Many do. Fidelity often looks for $50 million to $100 million in AUM before onboarding a new RIA. BNY Pershing typically targets firms with $100 million or more. Raymond James caters to larger firms, with new joiners averaging $600 million+ in assets. Schwab, Altruist, Axos Advisor Services, and Interactive Brokers generally have no AUM minimum, which makes them popular with new RIAs. Always ask upfront. Minimum asset requirements can be firm or flexible depending on the custodian and your growth story.
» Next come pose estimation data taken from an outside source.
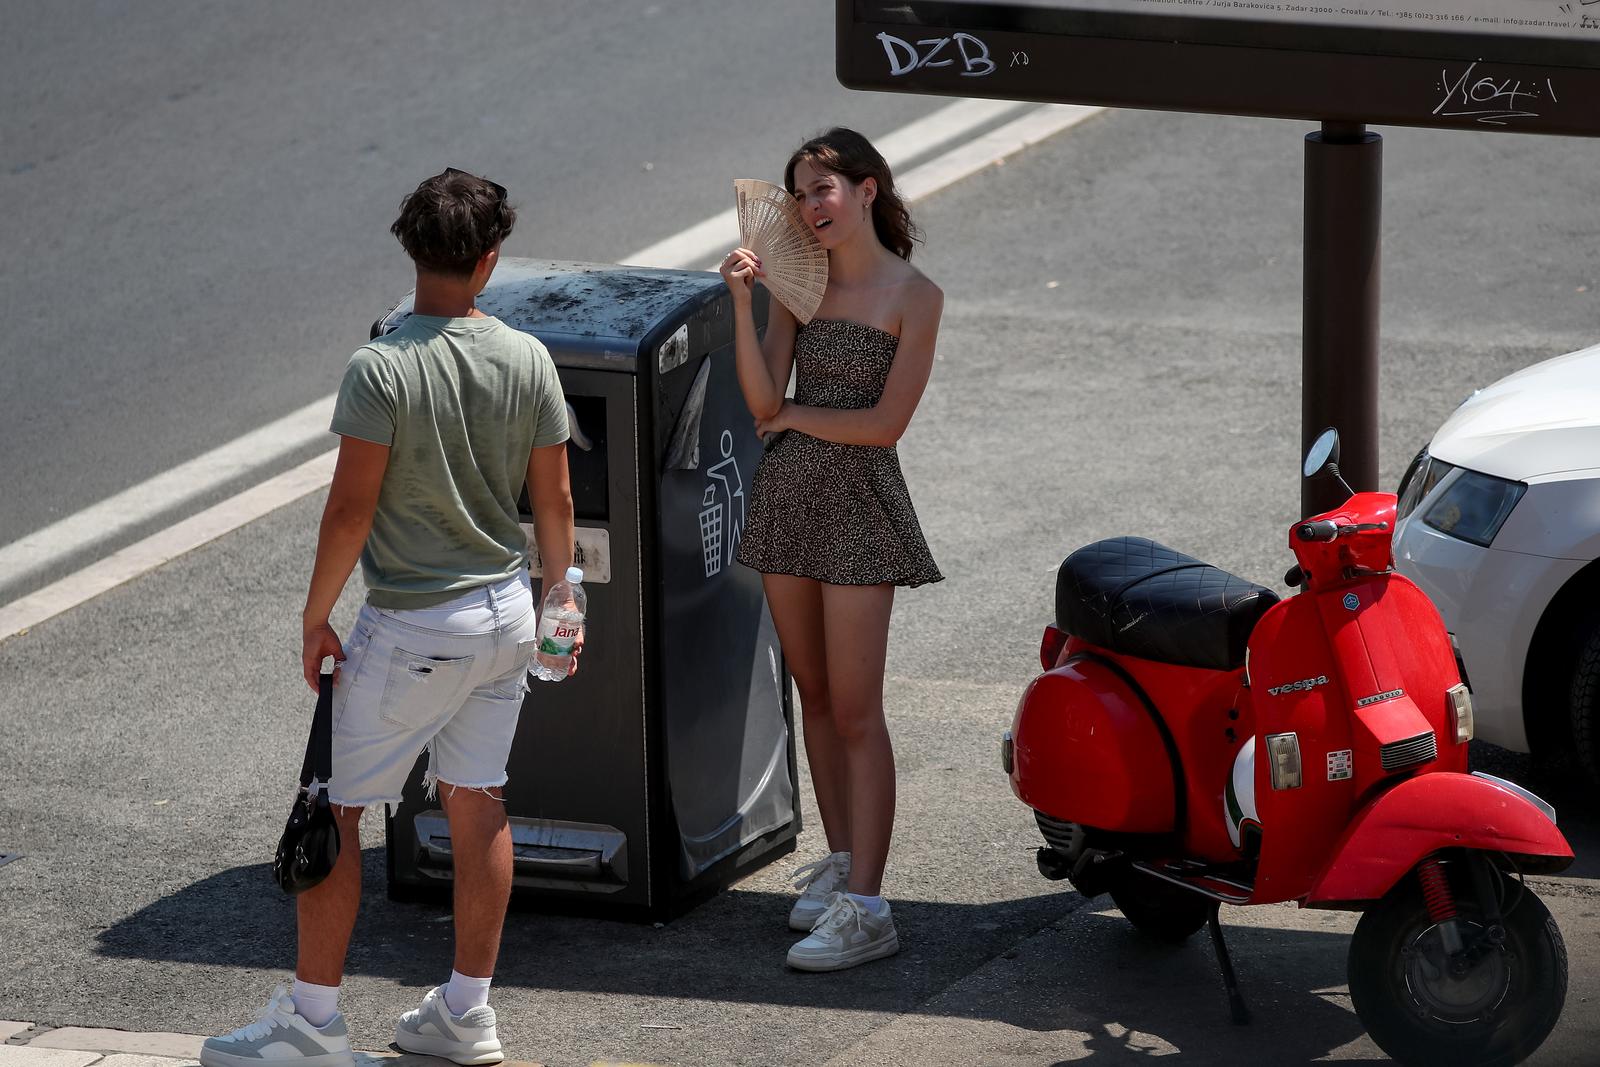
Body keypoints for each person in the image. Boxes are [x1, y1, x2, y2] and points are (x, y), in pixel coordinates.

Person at [202, 168, 576, 1067]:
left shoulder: (382, 365)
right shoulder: (527, 356)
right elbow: (556, 497)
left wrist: (315, 615)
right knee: (479, 799)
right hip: (507, 620)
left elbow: (348, 511)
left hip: (414, 624)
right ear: (490, 261)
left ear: (412, 250)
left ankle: (313, 1023)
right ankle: (465, 1013)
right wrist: (562, 596)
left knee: (335, 810)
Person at [719, 128, 944, 972]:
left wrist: (796, 418)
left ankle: (871, 907)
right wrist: (744, 307)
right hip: (789, 501)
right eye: (801, 194)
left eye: (824, 190)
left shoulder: (915, 295)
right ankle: (845, 864)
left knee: (856, 708)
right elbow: (760, 397)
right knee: (813, 696)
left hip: (858, 505)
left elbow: (883, 425)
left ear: (868, 190)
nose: (811, 207)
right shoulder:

Most custodians don’t charge advisors a direct fee for holding client assets. The common cost layers are ticket or transaction charges on trades (often a few dollars each), cash sweep spreads on uninvested cash, margin interest on borrowed balances, and fees on certain mutual funds, alternatives, or in-house products. Some custodians also charge for premium software tiers or specialized services. Ask for the full fee schedule in writing and read the disclosures carefully. Fee transparency varies a lot across providers.
Focus on seven factors: minimum asset requirements, pricing and fee transparency, tech stack integration, service quality, whether the custodian has a retail division competing for your clients, investment product access, and the firm’s track record with RIAs like yours. The most revealing question to ask in any pitch is how long it takes to get a real person on the phone when something breaks. That answer tells you what you’re actually buying.